Even with Lynn's encouragement, however, there were limits. The 120 original pages grew, over time to 400… and at that, we had to cut away parts of the plot and remove a lot of Keeper's aids. There simply wasn't room to print all the outcomes of all the choices the players might make. In the end, we compromised on describing what seemed, from our play-tests, to be likely outcomes of major branches, and reminding the Keepers that the rest was up to them.
Some have felt that aspects of the campaign were rather linear. How do you respond to that?
CE: When Janyce and I were writing the first edition, we started out with a very broad plot landscape. As we wrote, two things happened. One was that we found ourselves trapped between an immense plot and the need to deliver a tale in less than 2,000 pages. If we even tried to list out the consequences of each choice at each decision point, the thing grew without bounds. If we *didn't* list them out, the play-test Keepers bogged down from the sheer complexity of the situations and couldn't finish.
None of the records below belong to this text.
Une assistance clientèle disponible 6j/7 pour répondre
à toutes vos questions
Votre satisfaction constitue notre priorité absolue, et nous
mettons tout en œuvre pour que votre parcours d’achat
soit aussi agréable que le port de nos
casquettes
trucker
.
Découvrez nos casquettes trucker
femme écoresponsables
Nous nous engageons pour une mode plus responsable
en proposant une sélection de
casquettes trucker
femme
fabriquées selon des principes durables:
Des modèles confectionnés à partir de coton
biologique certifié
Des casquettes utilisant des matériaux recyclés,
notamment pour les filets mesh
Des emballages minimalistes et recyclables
In the end, we decided it was important to give the Keepers as much insight as we could into the NPC reactions and emotions, so we took the common elements from all our play-tests and wrote the book as a drama featuring those choices. If you've read the first edition, you know: we never intended our "plot" to be the only way the story could go, but we wanted to show something; we showed a likely outcome, then encouraged the Keepers reading the book to take it and bend it however they pleased. Thus we were disappointed when everyone read the book and said "there's only one path through it -- it's so linear it sucks!"
The other thing that came up as we wrote the endgame was that we found the physical needs of exploring the Antarctic, with the aircraft we had chosen and the environment of the high plateau, kept cutting our options back and back and back. Our original vast and choice-filled landscape in the City was so constrained by the need for oxygen and the limits of the cargo holds that things had to be short and sweet or everyone would simply die. Some of the railroading, then, comes at the very end - and it comes from straight-up physics. Yet the ending is the only part that readers do not complain about; so I must scratch my head.
In the second edition of course, I had an opportunity to loosen those shackles somewhat. Lowered plateau; less or no need for oxygen. Hooray! Folks can stay longer and explore more easily. So a lot of stuff was thrown back in that had to be left out the first time. The result, of course, is a scenario containing vast amounts of material. In fact it's pretty much a given: You cannot see/play/do it all in any given game. There're too many choices... too open-ended? Perhaps.